The kind is something else. Call it faith. For love to survive, justice must tame it. But for justice to live, faith must direct it.

For the rules not to chafe, for abstractions not to hurt, for principle to be more than a forfeiture of self, we must rediscover a higher love. Not the love of emotions, not the actualization of a relation to an object, but a love rooted in self-definition. Emotive love says, “I love you.” Faith love does not speak, for speech is the sound of communication, and we only must communicate if we are not one. Emotive love is the search for you as me. Reason says the search for you cannot be everything, must ever be a mere action, a mere part of me. Faith says that the search for you is a search for me, when we remember we have never been apart.

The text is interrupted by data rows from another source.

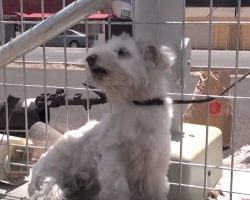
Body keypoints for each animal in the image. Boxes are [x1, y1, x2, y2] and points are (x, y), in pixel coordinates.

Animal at [27, 34, 174, 200]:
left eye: (122, 51)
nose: (90, 58)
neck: (139, 105)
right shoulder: (113, 157)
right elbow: (117, 189)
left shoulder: (155, 160)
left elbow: (155, 188)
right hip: (49, 183)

Faith says that just as we are one with our own principles, we are one with our Creator and each other.

Faith says we reason not because we have to but because we can, because it is how we draw our self-contained love into canvasses of other.

Faith says chaos, in its basic motions, in people moving apart and coming together because of their fixed structures, captures a deep truth of us. Chaos is faith in the negative polarity. If we wish to fix it, we control it with reason, and then control reason. The opposite of hate is truth, but not intellectual truth. The opposite of hate is love-truth and being-truth.

By faith, reason’s context is given context. The “it depends” is told it depends. We are not defined by strictures or relationships; they are defined by us, in our very being.

And it is at this point when we reach faith, on the lip of this greatest and most profound freedom, that G-d tells us what we can do for Him.